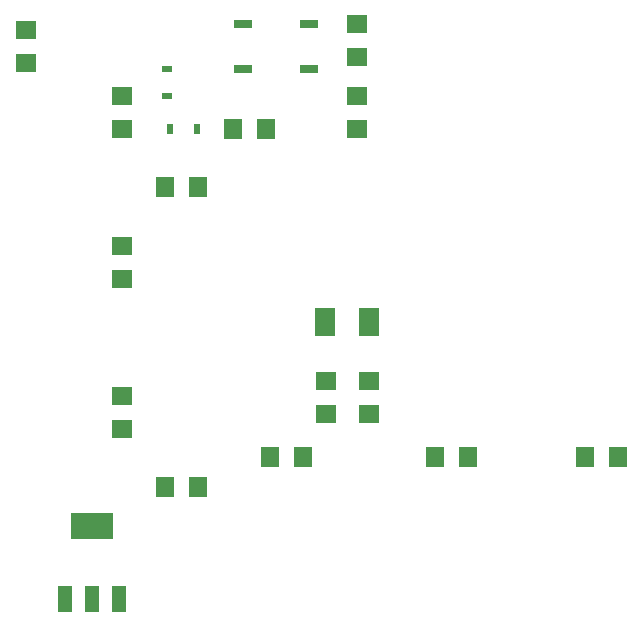
<source format=gtp>
G75*
%MOIN*%
%OFA0B0*%
%FSLAX25Y25*%
%IPPOS*%
%LPD*%
%AMOC8*
5,1,8,0,0,1.08239X$1,22.5*
%
%ADD10R,0.07087X0.06299*%
%ADD11R,0.06299X0.07087*%
%ADD12R,0.03268X0.02480*%
%ADD13R,0.02480X0.03268*%
%ADD14R,0.06000X0.03000*%
%ADD15R,0.04800X0.08800*%
%ADD16R,0.14173X0.08661*%
%ADD17R,0.06693X0.09449*%
D10*
X0070073Y0079561D03*
X0070073Y0090585D03*
X0070073Y0129561D03*
X0070073Y0140585D03*
X0070073Y0179561D03*
X0070073Y0190585D03*
X0038073Y0201561D03*
X0038073Y0212585D03*
X0148573Y0214585D03*
X0148573Y0203561D03*
X0148573Y0190585D03*
X0148573Y0179561D03*
X0152573Y0095585D03*
X0138073Y0095585D03*
X0138073Y0084561D03*
X0152573Y0084561D03*
D11*
X0130585Y0070073D03*
X0119561Y0070073D03*
X0095585Y0060073D03*
X0084561Y0060073D03*
X0174561Y0070073D03*
X0185585Y0070073D03*
X0224561Y0070073D03*
X0235585Y0070073D03*
X0095585Y0160073D03*
X0084561Y0160073D03*
X0107061Y0179573D03*
X0118085Y0179573D03*
D12*
X0085073Y0190546D03*
X0085073Y0199601D03*
D13*
X0086046Y0179573D03*
X0095101Y0179573D03*
D14*
X0110573Y0199573D03*
X0110573Y0214573D03*
X0132573Y0214573D03*
X0132573Y0199573D03*
D15*
X0050973Y0022873D03*
X0060073Y0022873D03*
X0069173Y0022873D03*
D16*
X0060073Y0047274D03*
D17*
X0137790Y0115073D03*
X0152357Y0115073D03*
M02*

</source>
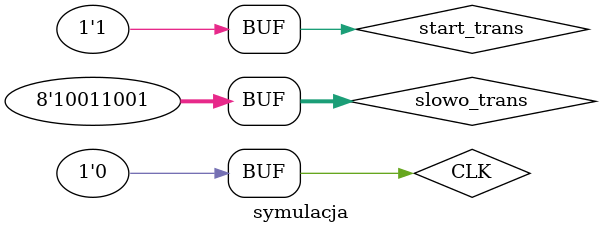
<source format=v>
`timescale 1ns / 1ps

module symulacja;

	// Inputs
	reg [7:0] slowo_trans;
	reg start_trans;
	reg CLK;

	// Outputs
	wire transmisja;
	wire wyjscie_trans;

	// Instantiate the Unit Under Test (UUT)
	main uut (
		.slowo_trans(slowo_trans), 
		.start_trans(start_trans), 
		.CLK(CLK), 
		.transmisja(transmisja), 
		.wyjscie_trans(wyjscie_trans)
	);

	initial begin
		// Initialize Inputs
		slowo_trans = 0;
		start_trans = 1;
		CLK = 0;

		// Wait 100 ns for global reset to finish
		#100;
       
		slowo_trans = 8'b10011001;
		 
		#100;
		
		start_trans = 0;
		CLK = 1;
		
		#50;
		start_trans = 1;
		CLK = 0;
		
		#50
		CLK = 1;
		#50
		CLK = 0;
		#50
		CLK = 1;
		#50
		CLK = 0;
		#50
		CLK = 1;
		#50
		CLK = 0;
		#50
		CLK = 1;
		#50
		CLK = 0;
		#50
		CLK = 1;
		#50
		CLK = 0;
		#50
		CLK = 1;
		#50
		CLK = 0;
		#50
		CLK = 1;
		#50
		CLK = 0;
		#50
		CLK = 1;
		#50
		CLK = 0;
		#50
		CLK = 1;
		#50
		CLK = 0;
		#50
		CLK = 1;
		#50
		CLK = 0;
		#50
		CLK = 1;
		#50
		CLK = 0;
		#50
		CLK = 1;
		#50
		CLK = 0;
		#50
		CLK = 1;
		#50
		CLK = 0;
		#50
		CLK = 1;
		#50
		CLK = 0;
		#50
		CLK = 1;
		#50
		CLK = 0;
		#50
		CLK = 1;
		#50
		CLK = 0;
		#50
		CLK = 1;
		#50
		CLK = 0;
		#50
		CLK = 1;
		#50
		CLK = 0;
		#50
		CLK = 1;
		#50
		CLK = 0;
		#50
		CLK = 1;
		#50
		CLK = 0;
		#50
		CLK = 1;
		#50
		CLK = 0;
		#50
		CLK = 1;
		#50
		CLK = 0;
		#50
		CLK = 1;
		#50
		CLK = 0;
		#50
		CLK = 1;
		#50
		CLK = 0;
		#50
		CLK = 1;
		#50
		CLK = 0;
		#50
		CLK = 1;
		#50
		CLK = 0;
		#50
		CLK = 1;
		#50
		CLK = 0;
		#50
		CLK = 1;
		#50
		CLK = 0;
		#50
		CLK = 1;
		#50
		CLK = 0;
		#50
		CLK = 1;
		#50
		CLK = 0;
		#50
		CLK = 1;
		#50
		CLK = 0;
		#50
		CLK = 1;
		#50
		CLK = 0;
		#50
		CLK = 1;
		#50
		CLK = 0;
		#50
		CLK = 1;
		#50
		CLK = 0;
		#50
		CLK = 1;
		#50
		CLK = 0;
		#50
		CLK = 1;
		#50
		CLK = 0;
		#50
		CLK = 1;
		#50
		CLK = 0;
		#50
		CLK = 1;
		#50
		CLK = 0;
		#50
		CLK = 1;
		#50
		CLK = 0;
		#50
		CLK = 1;
		#50
		CLK = 0;
		

		 
		// Add stimulus here

	end
      
endmodule


</source>
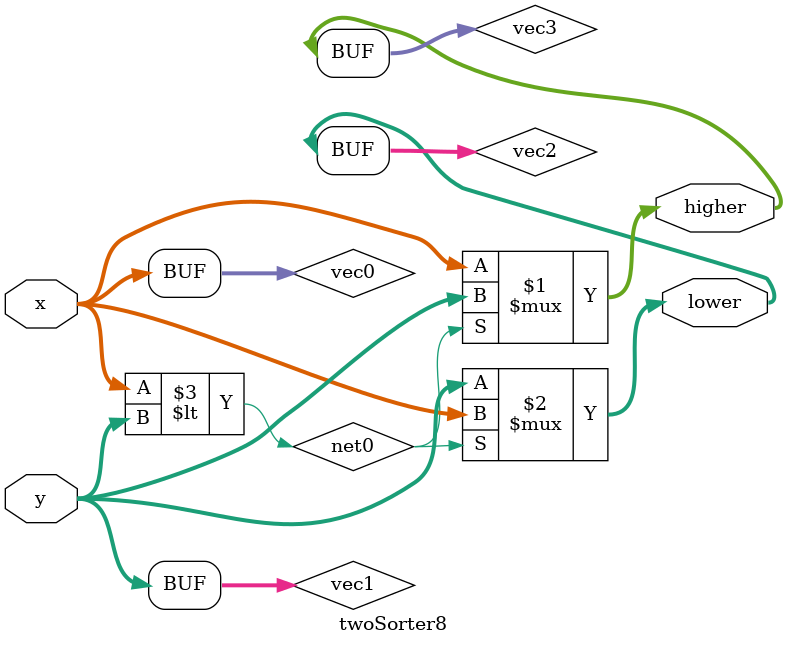
<source format=sv>
module twoSorter8(
  input  logic [7:0] x,
  input  logic [7:0] y,
  output logic [7:0] lower,
  output logic [7:0] higher);
  logic net0;

  logic [7:0] vec0;
  logic [7:0] vec1;
  logic [7:0] vec2;
  logic [7:0] vec3;
  assign higher = vec3;
  assign lower = vec2;
  assign vec3 = net0 ? vec1 : vec0;
  assign vec2 = net0 ? vec0 : vec1;
  assign net0 = vec0 < vec1;
  assign vec1 = y;
  assign vec0 = x;
endmodule: twoSorter8
</source>
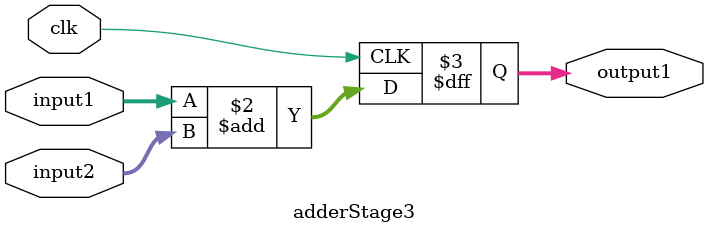
<source format=v>
/*
	Author: Aniket Badhan
	Description: Addition stage 3
*/

`timescale 1ns / 1ps

module adderStage3(
    input [4:0] input1,
    input [4:0] input2,
    output reg [5:0] output1,
    input clk
    //input adderEnable
    );

	always @ (posedge clk) begin
		output1 <= input1 + input2;	
	end
	
endmodule

</source>
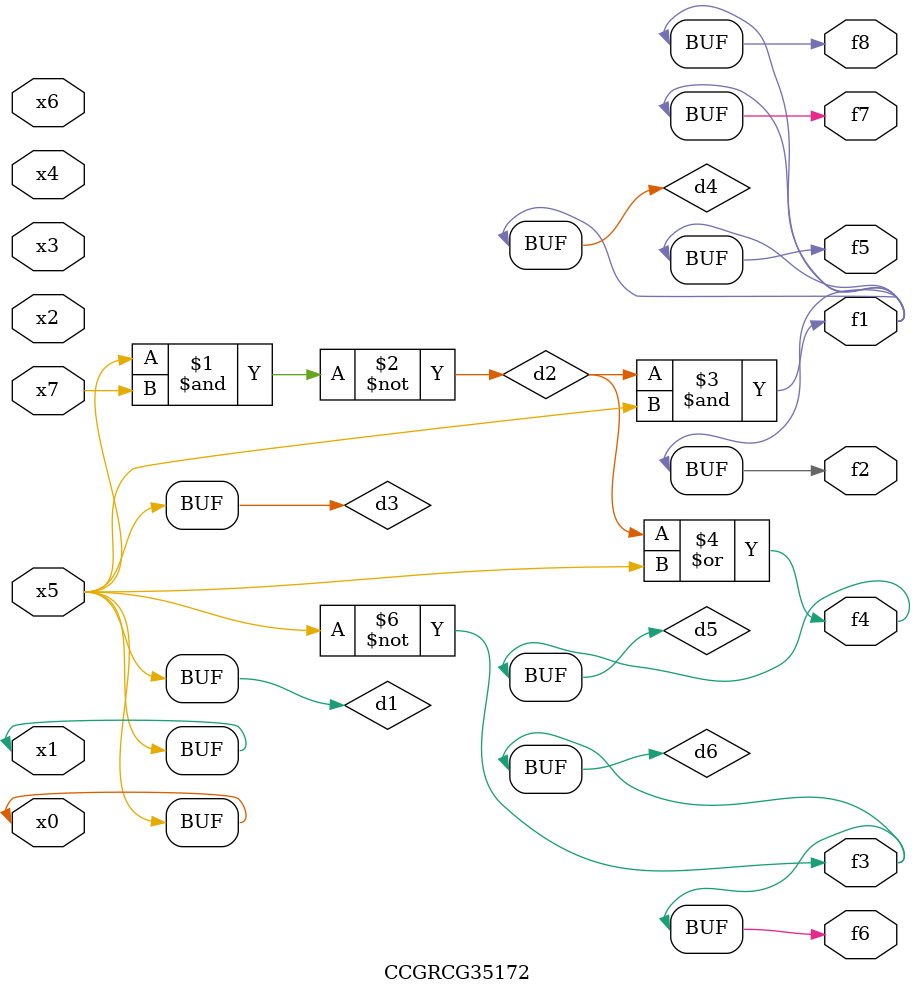
<source format=v>
module CCGRCG35172(
	input x0, x1, x2, x3, x4, x5, x6, x7,
	output f1, f2, f3, f4, f5, f6, f7, f8
);

	wire d1, d2, d3, d4, d5, d6;

	buf (d1, x0, x5);
	nand (d2, x5, x7);
	buf (d3, x0, x1);
	and (d4, d2, d3);
	or (d5, d2, d3);
	nor (d6, d1, d3);
	assign f1 = d4;
	assign f2 = d4;
	assign f3 = d6;
	assign f4 = d5;
	assign f5 = d4;
	assign f6 = d6;
	assign f7 = d4;
	assign f8 = d4;
endmodule

</source>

_ _ _ _

→ Directions for this task
The entries above need to be repeated in full, word for word. Skip the images.

→ Task output
<source format=gtp>
G75*
%MOIN*%
%OFA0B0*%
%FSLAX25Y25*%
%IPPOS*%
%LPD*%
%AMOC8*
5,1,8,0,0,1.08239X$1,22.5*
%
%ADD10R,0.07087X0.06299*%
%ADD11R,0.06299X0.07087*%
%ADD12R,0.03268X0.02480*%
%ADD13R,0.02480X0.03268*%
%ADD14R,0.06000X0.03000*%
%ADD15R,0.04800X0.08800*%
%ADD16R,0.14173X0.08661*%
%ADD17R,0.06693X0.09449*%
D10*
X0070073Y0079561D03*
X0070073Y0090585D03*
X0070073Y0129561D03*
X0070073Y0140585D03*
X0070073Y0179561D03*
X0070073Y0190585D03*
X0038073Y0201561D03*
X0038073Y0212585D03*
X0148573Y0214585D03*
X0148573Y0203561D03*
X0148573Y0190585D03*
X0148573Y0179561D03*
X0152573Y0095585D03*
X0138073Y0095585D03*
X0138073Y0084561D03*
X0152573Y0084561D03*
D11*
X0130585Y0070073D03*
X0119561Y0070073D03*
X0095585Y0060073D03*
X0084561Y0060073D03*
X0174561Y0070073D03*
X0185585Y0070073D03*
X0224561Y0070073D03*
X0235585Y0070073D03*
X0095585Y0160073D03*
X0084561Y0160073D03*
X0107061Y0179573D03*
X0118085Y0179573D03*
D12*
X0085073Y0190546D03*
X0085073Y0199601D03*
D13*
X0086046Y0179573D03*
X0095101Y0179573D03*
D14*
X0110573Y0199573D03*
X0110573Y0214573D03*
X0132573Y0214573D03*
X0132573Y0199573D03*
D15*
X0050973Y0022873D03*
X0060073Y0022873D03*
X0069173Y0022873D03*
D16*
X0060073Y0047274D03*
D17*
X0137790Y0115073D03*
X0152357Y0115073D03*
M02*

</source>
<source format=v>
`timescale 1ns / 1ps

module symulacja;

	// Inputs
	reg [7:0] slowo_trans;
	reg start_trans;
	reg CLK;

	// Outputs
	wire transmisja;
	wire wyjscie_trans;

	// Instantiate the Unit Under Test (UUT)
	main uut (
		.slowo_trans(slowo_trans), 
		.start_trans(start_trans), 
		.CLK(CLK), 
		.transmisja(transmisja), 
		.wyjscie_trans(wyjscie_trans)
	);

	initial begin
		// Initialize Inputs
		slowo_trans = 0;
		start_trans = 1;
		CLK = 0;

		// Wait 100 ns for global reset to finish
		#100;
       
		slowo_trans = 8'b10011001;
		 
		#100;
		
		start_trans = 0;
		CLK = 1;
		
		#50;
		start_trans = 1;
		CLK = 0;
		
		#50
		CLK = 1;
		#50
		CLK = 0;
		#50
		CLK = 1;
		#50
		CLK = 0;
		#50
		CLK = 1;
		#50
		CLK = 0;
		#50
		CLK = 1;
		#50
		CLK = 0;
		#50
		CLK = 1;
		#50
		CLK = 0;
		#50
		CLK = 1;
		#50
		CLK = 0;
		#50
		CLK = 1;
		#50
		CLK = 0;
		#50
		CLK = 1;
		#50
		CLK = 0;
		#50
		CLK = 1;
		#50
		CLK = 0;
		#50
		CLK = 1;
		#50
		CLK = 0;
		#50
		CLK = 1;
		#50
		CLK = 0;
		#50
		CLK = 1;
		#50
		CLK = 0;
		#50
		CLK = 1;
		#50
		CLK = 0;
		#50
		CLK = 1;
		#50
		CLK = 0;
		#50
		CLK = 1;
		#50
		CLK = 0;
		#50
		CLK = 1;
		#50
		CLK = 0;
		#50
		CLK = 1;
		#50
		CLK = 0;
		#50
		CLK = 1;
		#50
		CLK = 0;
		#50
		CLK = 1;
		#50
		CLK = 0;
		#50
		CLK = 1;
		#50
		CLK = 0;
		#50
		CLK = 1;
		#50
		CLK = 0;
		#50
		CLK = 1;
		#50
		CLK = 0;
		#50
		CLK = 1;
		#50
		CLK = 0;
		#50
		CLK = 1;
		#50
		CLK = 0;
		#50
		CLK = 1;
		#50
		CLK = 0;
		#50
		CLK = 1;
		#50
		CLK = 0;
		#50
		CLK = 1;
		#50
		CLK = 0;
		#50
		CLK = 1;
		#50
		CLK = 0;
		#50
		CLK = 1;
		#50
		CLK = 0;
		#50
		CLK = 1;
		#50
		CLK = 0;
		#50
		CLK = 1;
		#50
		CLK = 0;
		#50
		CLK = 1;
		#50
		CLK = 0;
		#50
		CLK = 1;
		#50
		CLK = 0;
		#50
		CLK = 1;
		#50
		CLK = 0;
		#50
		CLK = 1;
		#50
		CLK = 0;
		#50
		CLK = 1;
		#50
		CLK = 0;
		#50
		CLK = 1;
		#50
		CLK = 0;
		#50
		CLK = 1;
		#50
		CLK = 0;
		#50
		CLK = 1;
		#50
		CLK = 0;
		#50
		CLK = 1;
		#50
		CLK = 0;
		

		 
		// Add stimulus here

	end
      
endmodule


</source>
<source format=sv>
module twoSorter8(
  input  logic [7:0] x,
  input  logic [7:0] y,
  output logic [7:0] lower,
  output logic [7:0] higher);
  logic net0;

  logic [7:0] vec0;
  logic [7:0] vec1;
  logic [7:0] vec2;
  logic [7:0] vec3;
  assign higher = vec3;
  assign lower = vec2;
  assign vec3 = net0 ? vec1 : vec0;
  assign vec2 = net0 ? vec0 : vec1;
  assign net0 = vec0 < vec1;
  assign vec1 = y;
  assign vec0 = x;
endmodule: twoSorter8
</source>
<source format=v>
/*
	Author: Aniket Badhan
	Description: Addition stage 3
*/

`timescale 1ns / 1ps

module adderStage3(
    input [4:0] input1,
    input [4:0] input2,
    output reg [5:0] output1,
    input clk
    //input adderEnable
    );

	always @ (posedge clk) begin
		output1 <= input1 + input2;	
	end
	
endmodule

</source>
<source format=v>
module CCGRCG35172(
	input x0, x1, x2, x3, x4, x5, x6, x7,
	output f1, f2, f3, f4, f5, f6, f7, f8
);

	wire d1, d2, d3, d4, d5, d6;

	buf (d1, x0, x5);
	nand (d2, x5, x7);
	buf (d3, x0, x1);
	and (d4, d2, d3);
	or (d5, d2, d3);
	nor (d6, d1, d3);
	assign f1 = d4;
	assign f2 = d4;
	assign f3 = d6;
	assign f4 = d5;
	assign f5 = d4;
	assign f6 = d6;
	assign f7 = d4;
	assign f8 = d4;
endmodule

</source>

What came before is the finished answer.